Thankfully, central banks and governments around the world stepped in to provide emergency loans and other support. Those interventions prevented complete financial collapse. In the United States, the financial system has healed to a very considerable extent. The Fed recently conducted a series of tests on the largest U.S. banks. We found that most of them would have adequate capital even if the economy went through another extreme downturn.
As financial institutions have regained their footing, access to credit has improved. Nevertheless, we haven’t returned to normal. Many small businesses and consumers still struggle to get loans. For example, to get a mortgage, a borrower must have a top-notch credit rating and the cash to make a substantial down payment.
Uncertainty is a second factor holding back the recovery. Businesses, investors, and households remain skittish, even in the face of better economic news. Many of my business contacts say they remain cautious about expanding because they’re unsure about future conditions. Ordinary Americans worry about job prospects and future income. Everybody is unsettled by the highly charged political environment.
Financial turmoil in Europe has added another dimension to the unease here. The imminent threat of European financial meltdown has diminished. But the underlying problem of countries with unsustainable debt has not been resolved. Over the next few years, the total debt load among countries that use the euro will grow larger. I’ve heard Europe’s policy described as kicking the can down the road. But the risk is that Europe might be rolling an ever-growing snowball down a hill.
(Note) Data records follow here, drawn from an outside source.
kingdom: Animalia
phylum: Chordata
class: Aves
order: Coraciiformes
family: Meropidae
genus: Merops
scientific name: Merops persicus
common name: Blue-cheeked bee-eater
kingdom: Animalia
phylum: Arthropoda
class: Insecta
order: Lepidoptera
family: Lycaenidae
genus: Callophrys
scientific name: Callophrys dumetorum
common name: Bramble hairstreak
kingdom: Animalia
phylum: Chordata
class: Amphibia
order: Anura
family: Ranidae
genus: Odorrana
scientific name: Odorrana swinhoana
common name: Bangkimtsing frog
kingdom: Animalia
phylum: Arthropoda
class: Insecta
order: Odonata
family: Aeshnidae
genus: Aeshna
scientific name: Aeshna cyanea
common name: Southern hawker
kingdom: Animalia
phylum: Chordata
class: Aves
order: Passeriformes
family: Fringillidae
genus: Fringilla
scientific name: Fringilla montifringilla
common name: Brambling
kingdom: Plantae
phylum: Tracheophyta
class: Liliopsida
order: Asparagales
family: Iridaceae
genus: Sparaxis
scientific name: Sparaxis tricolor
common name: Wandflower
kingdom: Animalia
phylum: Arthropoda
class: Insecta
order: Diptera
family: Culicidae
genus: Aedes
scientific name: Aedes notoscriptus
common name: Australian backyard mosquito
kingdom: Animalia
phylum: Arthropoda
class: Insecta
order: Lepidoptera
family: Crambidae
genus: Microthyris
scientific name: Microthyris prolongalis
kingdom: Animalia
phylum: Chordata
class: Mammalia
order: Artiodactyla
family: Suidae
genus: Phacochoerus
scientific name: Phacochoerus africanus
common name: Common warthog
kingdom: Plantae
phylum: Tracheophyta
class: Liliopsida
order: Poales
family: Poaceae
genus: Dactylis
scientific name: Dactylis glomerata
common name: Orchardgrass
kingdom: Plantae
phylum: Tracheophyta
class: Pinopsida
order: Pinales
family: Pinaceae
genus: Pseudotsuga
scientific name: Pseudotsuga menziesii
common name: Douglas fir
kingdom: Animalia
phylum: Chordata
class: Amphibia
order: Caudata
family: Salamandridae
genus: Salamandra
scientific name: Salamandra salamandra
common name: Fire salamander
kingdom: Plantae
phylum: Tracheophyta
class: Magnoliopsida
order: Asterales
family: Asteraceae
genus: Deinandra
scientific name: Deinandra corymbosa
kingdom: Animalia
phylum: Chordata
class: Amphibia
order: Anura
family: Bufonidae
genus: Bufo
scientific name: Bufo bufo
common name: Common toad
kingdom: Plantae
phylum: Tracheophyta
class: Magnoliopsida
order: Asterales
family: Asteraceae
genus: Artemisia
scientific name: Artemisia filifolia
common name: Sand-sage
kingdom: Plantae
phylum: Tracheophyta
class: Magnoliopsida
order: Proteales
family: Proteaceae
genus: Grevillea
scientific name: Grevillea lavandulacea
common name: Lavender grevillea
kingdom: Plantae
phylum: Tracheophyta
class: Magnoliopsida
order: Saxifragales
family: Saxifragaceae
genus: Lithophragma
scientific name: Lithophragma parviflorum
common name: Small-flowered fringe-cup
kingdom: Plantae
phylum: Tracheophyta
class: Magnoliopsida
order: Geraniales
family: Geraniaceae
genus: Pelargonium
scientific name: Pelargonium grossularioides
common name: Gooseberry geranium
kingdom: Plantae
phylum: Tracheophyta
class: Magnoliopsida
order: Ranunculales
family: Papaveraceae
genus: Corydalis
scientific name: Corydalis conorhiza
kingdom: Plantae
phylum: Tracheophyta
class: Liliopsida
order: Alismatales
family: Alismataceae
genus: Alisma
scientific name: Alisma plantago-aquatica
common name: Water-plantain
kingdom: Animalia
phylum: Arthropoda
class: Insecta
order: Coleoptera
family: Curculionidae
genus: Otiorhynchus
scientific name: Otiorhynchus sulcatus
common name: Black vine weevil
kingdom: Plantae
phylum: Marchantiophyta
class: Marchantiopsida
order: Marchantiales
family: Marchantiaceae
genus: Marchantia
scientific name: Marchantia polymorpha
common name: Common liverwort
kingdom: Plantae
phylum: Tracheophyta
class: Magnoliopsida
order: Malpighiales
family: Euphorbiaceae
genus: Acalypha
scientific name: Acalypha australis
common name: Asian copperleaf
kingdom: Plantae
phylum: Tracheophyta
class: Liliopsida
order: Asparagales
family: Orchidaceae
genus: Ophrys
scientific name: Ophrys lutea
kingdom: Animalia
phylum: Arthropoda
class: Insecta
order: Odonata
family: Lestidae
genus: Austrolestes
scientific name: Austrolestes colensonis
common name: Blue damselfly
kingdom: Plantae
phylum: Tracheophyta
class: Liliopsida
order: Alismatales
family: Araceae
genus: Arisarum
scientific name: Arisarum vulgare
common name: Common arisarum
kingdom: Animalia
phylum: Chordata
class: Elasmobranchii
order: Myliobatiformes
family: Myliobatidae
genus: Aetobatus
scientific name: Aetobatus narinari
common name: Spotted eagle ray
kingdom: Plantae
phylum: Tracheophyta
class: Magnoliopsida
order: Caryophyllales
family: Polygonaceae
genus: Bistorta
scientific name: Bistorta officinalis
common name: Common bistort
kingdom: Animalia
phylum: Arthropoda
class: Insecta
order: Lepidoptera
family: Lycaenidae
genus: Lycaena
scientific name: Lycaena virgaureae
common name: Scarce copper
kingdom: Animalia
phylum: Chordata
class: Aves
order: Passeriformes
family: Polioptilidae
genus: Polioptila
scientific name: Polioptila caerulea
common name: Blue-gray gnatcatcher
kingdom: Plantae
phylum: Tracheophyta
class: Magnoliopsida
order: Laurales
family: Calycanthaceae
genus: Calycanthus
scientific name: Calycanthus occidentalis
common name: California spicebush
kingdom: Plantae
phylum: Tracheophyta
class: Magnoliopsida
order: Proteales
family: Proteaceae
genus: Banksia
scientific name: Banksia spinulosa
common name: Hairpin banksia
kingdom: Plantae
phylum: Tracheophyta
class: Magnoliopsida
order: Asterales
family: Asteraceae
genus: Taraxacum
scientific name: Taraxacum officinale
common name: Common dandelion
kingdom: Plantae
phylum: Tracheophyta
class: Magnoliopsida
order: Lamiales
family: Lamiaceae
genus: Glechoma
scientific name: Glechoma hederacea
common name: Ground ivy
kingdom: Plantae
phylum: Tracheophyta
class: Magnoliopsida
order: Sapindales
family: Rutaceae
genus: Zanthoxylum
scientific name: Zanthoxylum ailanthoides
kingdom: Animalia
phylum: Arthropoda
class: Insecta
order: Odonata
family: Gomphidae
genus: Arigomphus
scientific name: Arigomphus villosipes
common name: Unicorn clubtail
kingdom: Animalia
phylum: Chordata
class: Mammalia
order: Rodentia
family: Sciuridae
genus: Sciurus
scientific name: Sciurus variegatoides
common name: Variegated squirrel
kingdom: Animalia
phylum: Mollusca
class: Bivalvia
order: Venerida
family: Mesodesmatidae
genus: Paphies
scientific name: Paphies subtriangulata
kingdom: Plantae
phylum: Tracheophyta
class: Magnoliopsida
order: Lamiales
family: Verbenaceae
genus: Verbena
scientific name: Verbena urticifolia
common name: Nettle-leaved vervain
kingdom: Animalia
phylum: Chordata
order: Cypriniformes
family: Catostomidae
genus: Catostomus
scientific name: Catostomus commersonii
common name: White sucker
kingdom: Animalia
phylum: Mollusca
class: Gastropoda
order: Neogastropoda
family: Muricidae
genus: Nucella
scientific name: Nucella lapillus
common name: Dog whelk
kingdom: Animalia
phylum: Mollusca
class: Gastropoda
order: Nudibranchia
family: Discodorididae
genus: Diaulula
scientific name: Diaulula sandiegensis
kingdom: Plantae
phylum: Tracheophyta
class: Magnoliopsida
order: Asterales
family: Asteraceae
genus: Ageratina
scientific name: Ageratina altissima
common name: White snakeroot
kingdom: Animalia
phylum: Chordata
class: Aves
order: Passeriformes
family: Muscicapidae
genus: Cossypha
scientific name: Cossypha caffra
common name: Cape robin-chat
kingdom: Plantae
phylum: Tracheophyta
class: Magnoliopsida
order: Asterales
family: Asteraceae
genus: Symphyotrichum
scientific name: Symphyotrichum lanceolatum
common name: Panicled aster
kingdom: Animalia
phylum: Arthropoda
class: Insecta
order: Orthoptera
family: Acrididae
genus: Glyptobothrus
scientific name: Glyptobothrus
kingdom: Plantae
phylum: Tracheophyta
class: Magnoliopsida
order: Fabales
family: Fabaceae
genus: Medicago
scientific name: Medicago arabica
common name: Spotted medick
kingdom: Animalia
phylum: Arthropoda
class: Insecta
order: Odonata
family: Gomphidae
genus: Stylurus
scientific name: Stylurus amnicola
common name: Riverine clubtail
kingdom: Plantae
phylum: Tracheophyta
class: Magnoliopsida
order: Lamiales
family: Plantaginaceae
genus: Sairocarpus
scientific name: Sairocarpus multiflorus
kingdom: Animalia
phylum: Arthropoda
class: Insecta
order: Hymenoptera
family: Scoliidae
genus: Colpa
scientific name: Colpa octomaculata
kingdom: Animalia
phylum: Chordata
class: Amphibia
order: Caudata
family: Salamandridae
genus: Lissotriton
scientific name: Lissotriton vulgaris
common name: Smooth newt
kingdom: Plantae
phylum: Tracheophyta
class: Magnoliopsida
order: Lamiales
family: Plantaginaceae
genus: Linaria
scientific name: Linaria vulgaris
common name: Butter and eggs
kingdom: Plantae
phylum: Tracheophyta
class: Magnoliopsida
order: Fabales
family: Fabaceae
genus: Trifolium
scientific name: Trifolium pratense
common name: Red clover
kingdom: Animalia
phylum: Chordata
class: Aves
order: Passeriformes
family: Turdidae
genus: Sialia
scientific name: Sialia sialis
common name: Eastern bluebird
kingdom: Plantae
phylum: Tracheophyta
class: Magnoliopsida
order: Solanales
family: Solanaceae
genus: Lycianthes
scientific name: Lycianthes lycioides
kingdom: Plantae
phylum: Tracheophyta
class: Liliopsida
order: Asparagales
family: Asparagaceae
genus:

Government cutbacks are a third obstacle to growth. Typically, government spending rises when the economy turns down. That’s because the cost of safety net programs, such as unemployment insurance, go up. And sometimes governments deliberately boost spending to stimulate the economy. But the federal government’s long-term budget problems loom large. And state and local government finances are reeling from the economic downturn. As a result, government stimulus has been unusually limited.”